*** Record extracts ***

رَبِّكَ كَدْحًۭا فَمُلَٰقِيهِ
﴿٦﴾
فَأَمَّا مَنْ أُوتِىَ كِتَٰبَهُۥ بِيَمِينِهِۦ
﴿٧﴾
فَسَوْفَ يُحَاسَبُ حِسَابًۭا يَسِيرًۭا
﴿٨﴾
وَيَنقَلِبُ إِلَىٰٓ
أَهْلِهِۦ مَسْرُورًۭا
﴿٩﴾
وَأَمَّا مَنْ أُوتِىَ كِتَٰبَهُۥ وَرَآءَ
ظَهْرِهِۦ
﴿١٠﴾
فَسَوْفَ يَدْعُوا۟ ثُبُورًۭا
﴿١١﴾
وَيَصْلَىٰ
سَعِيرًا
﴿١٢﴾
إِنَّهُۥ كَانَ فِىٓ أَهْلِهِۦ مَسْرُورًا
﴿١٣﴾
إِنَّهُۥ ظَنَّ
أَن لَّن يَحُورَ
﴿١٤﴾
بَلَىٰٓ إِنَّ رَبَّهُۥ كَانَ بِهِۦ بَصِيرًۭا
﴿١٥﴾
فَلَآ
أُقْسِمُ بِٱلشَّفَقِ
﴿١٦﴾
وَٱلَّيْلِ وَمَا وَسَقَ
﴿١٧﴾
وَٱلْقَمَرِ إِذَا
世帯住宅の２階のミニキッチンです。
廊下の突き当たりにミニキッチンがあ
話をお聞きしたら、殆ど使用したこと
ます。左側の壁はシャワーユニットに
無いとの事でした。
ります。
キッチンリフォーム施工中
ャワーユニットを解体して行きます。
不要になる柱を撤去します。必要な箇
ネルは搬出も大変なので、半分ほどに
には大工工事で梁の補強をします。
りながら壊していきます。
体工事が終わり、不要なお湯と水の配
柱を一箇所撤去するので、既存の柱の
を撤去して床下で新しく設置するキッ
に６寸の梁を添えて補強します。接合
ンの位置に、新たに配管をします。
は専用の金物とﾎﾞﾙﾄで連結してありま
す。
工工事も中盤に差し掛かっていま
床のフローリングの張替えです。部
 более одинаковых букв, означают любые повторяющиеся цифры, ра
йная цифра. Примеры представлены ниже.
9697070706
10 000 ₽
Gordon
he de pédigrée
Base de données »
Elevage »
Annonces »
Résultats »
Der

***

_Task to carry out_
Give the complete listing a second time, exactly as it reads.

_Task answer_
رَبِّكَ كَدْحًۭا فَمُلَٰقِيهِ
﴿٦﴾
فَأَمَّا مَنْ أُوتِىَ كِتَٰبَهُۥ بِيَمِينِهِۦ
﴿٧﴾
فَسَوْفَ يُحَاسَبُ حِسَابًۭا يَسِيرًۭا
﴿٨﴾
وَيَنقَلِبُ إِلَىٰٓ
أَهْلِهِۦ مَسْرُورًۭا
﴿٩﴾
وَأَمَّا مَنْ أُوتِىَ كِتَٰبَهُۥ وَرَآءَ
ظَهْرِهِۦ
﴿١٠﴾
فَسَوْفَ يَدْعُوا۟ ثُبُورًۭا
﴿١١﴾
وَيَصْلَىٰ
سَعِيرًا
﴿١٢﴾
إِنَّهُۥ كَانَ فِىٓ أَهْلِهِۦ مَسْرُورًا
﴿١٣﴾
إِنَّهُۥ ظَنَّ
أَن لَّن يَحُورَ
﴿١٤﴾
بَلَىٰٓ إِنَّ رَبَّهُۥ كَانَ بِهِۦ بَصِيرًۭا
﴿١٥﴾
فَلَآ
أُقْسِمُ بِٱلشَّفَقِ
﴿١٦﴾
وَٱلَّيْلِ وَمَا وَسَقَ
﴿١٧﴾
وَٱلْقَمَرِ إِذَا
世帯住宅の２階のミニキッチンです。
廊下の突き当たりにミニキッチンがあ
話をお聞きしたら、殆ど使用したこと
ます。左側の壁はシャワーユニットに
無いとの事でした。
ります。
キッチンリフォーム施工中
ャワーユニットを解体して行きます。
不要になる柱を撤去します。必要な箇
ネルは搬出も大変なので、半分ほどに
には大工工事で梁の補強をします。
りながら壊していきます。
体工事が終わり、不要なお湯と水の配
柱を一箇所撤去するので、既存の柱の
を撤去して床下で新しく設置するキッ
に６寸の梁を添えて補強します。接合
ンの位置に、新たに配管をします。
は専用の金物とﾎﾞﾙﾄで連結してありま
す。
工工事も中盤に差し掛かっていま
床のフローリングの張替えです。部
 более одинаковых букв, означают любые повторяющиеся цифры, ра
йная цифра. Примеры представлены ниже.
9697070706
10 000 ₽
Gordon
he de pédigrée
Base de données »
Elevage »
Annonces »
Résultats »
Der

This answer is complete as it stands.